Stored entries
◆ ◆ ◆ ◆ ◆ ◆ ◆

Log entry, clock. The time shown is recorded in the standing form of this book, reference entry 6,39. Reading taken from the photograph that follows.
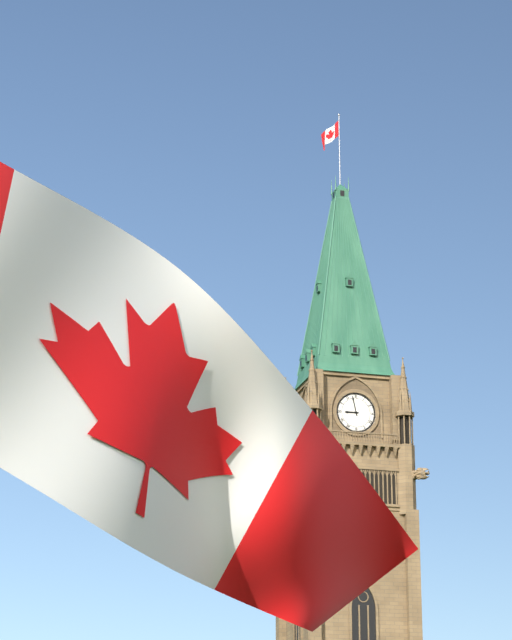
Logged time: 8,58
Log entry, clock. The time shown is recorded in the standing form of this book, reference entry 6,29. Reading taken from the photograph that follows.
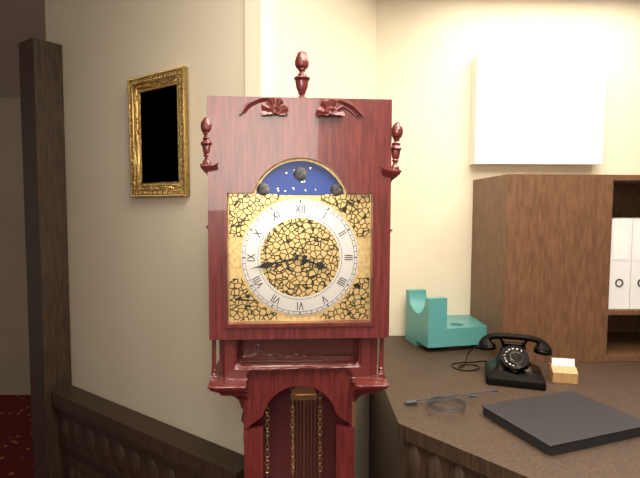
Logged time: 3,43
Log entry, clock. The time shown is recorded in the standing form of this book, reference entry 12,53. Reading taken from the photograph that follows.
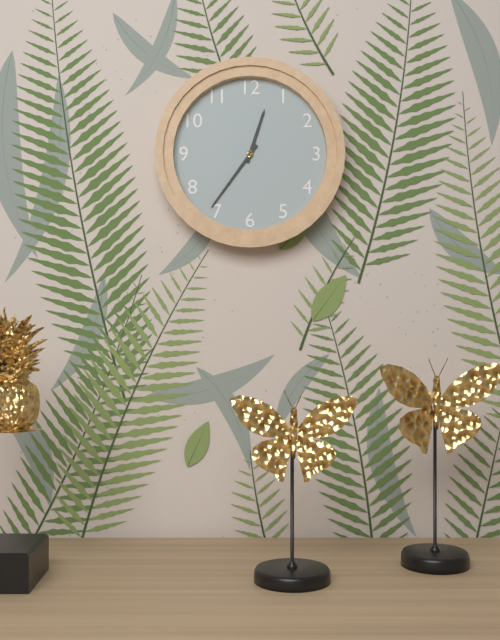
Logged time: 12,36
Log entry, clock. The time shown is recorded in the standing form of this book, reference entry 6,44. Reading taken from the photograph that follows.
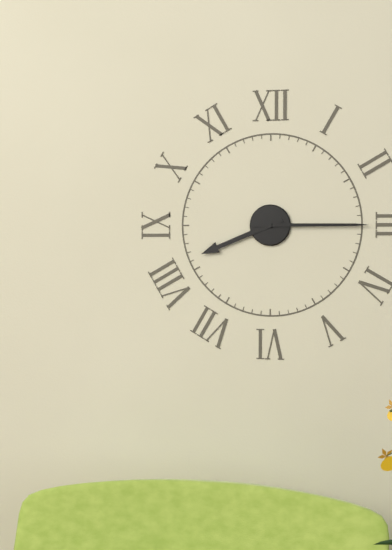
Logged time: 8,15
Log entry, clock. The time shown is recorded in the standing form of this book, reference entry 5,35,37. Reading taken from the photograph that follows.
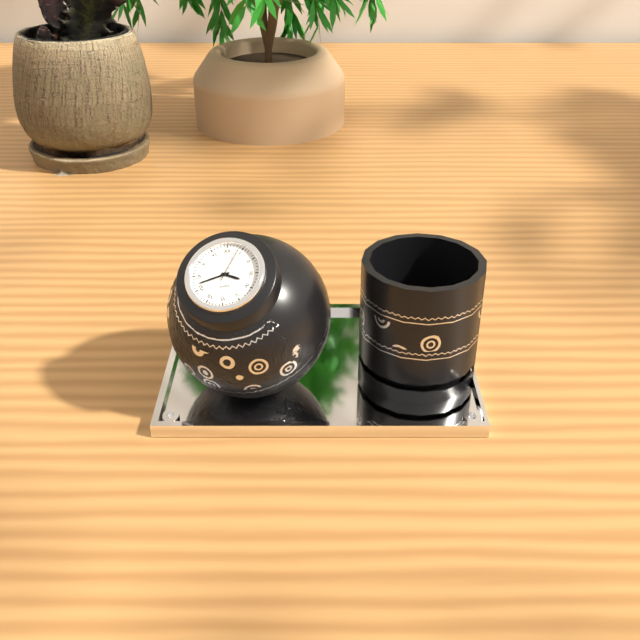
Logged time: 3,42,04
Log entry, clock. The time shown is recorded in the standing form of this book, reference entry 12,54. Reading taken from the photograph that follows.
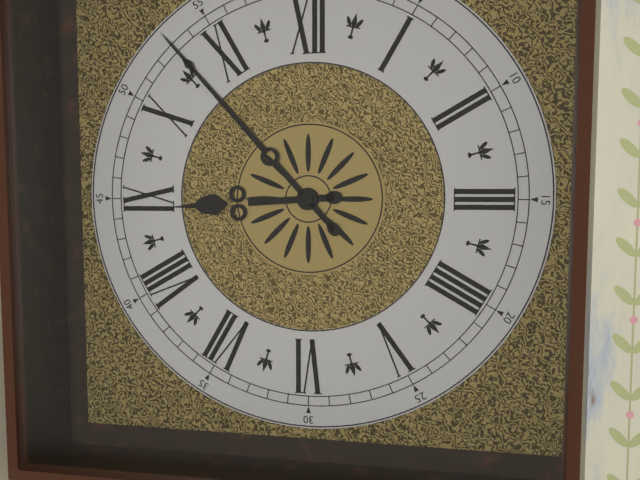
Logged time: 8,53
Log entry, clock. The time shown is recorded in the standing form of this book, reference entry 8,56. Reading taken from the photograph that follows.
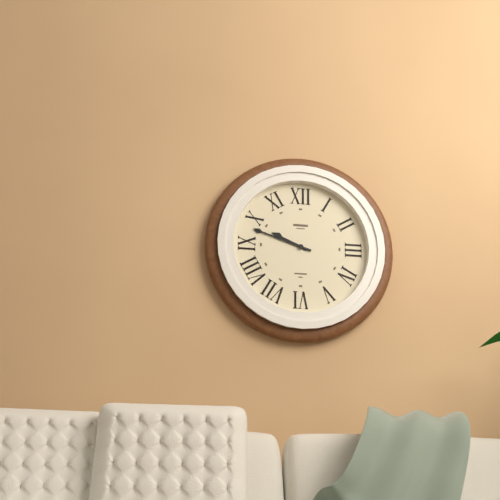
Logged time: 9,48
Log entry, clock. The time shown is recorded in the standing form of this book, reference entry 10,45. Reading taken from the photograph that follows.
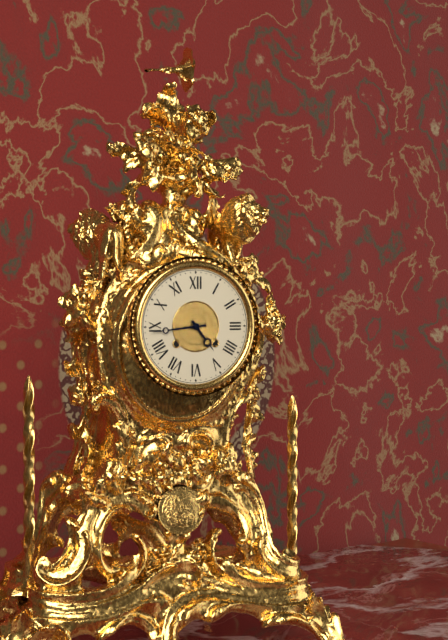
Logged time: 4,44
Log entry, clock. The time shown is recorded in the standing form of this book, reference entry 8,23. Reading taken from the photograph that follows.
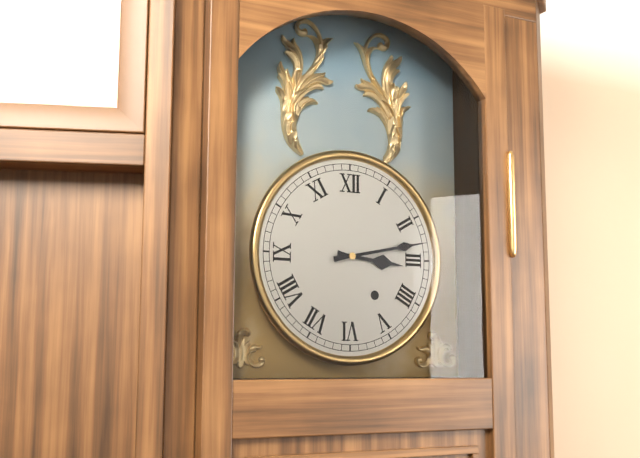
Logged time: 3,13
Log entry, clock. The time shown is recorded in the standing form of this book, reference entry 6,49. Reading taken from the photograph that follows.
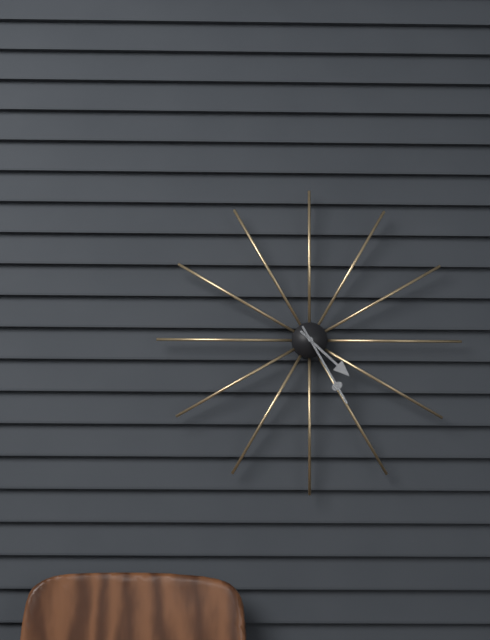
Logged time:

◆ ◆ ◆ ◆ ◆ ◆ ◆

> To do:
Reproduce the records above word for word, leaving out the pictures.

> Output for this task:
Log entry, clock. The time shown is recorded in the standing form of this book, reference entry 6,39. Reading taken from the photograph that follows.
Logged time: 8,58
Log entry, clock. The time shown is recorded in the standing form of this book, reference entry 6,29. Reading taken from the photograph that follows.
Logged time: 3,43
Log entry, clock. The time shown is recorded in the standing form of this book, reference entry 12,53. Reading taken from the photograph that follows.
Logged time: 12,36
Log entry, clock. The time shown is recorded in the standing form of this book, reference entry 6,44. Reading taken from the photograph that follows.
Logged time: 8,15
Log entry, clock. The time shown is recorded in the standing form of this book, reference entry 5,35,37. Reading taken from the photograph that follows.
Logged time: 3,42,04
Log entry, clock. The time shown is recorded in the standing form of this book, reference entry 12,54. Reading taken from the photograph that follows.
Logged time: 8,53
Log entry, clock. The time shown is recorded in the standing form of this book, reference entry 8,56. Reading taken from the photograph that follows.
Logged time: 9,48
Log entry, clock. The time shown is recorded in the standing form of this book, reference entry 10,45. Reading taken from the photograph that follows.
Logged time: 4,44
Log entry, clock. The time shown is recorded in the standing form of this book, reference entry 8,23. Reading taken from the photograph that follows.
Logged time: 3,13
Log entry, clock. The time shown is recorded in the standing form of this book, reference entry 6,49. Reading taken from the photograph that follows.
Logged time:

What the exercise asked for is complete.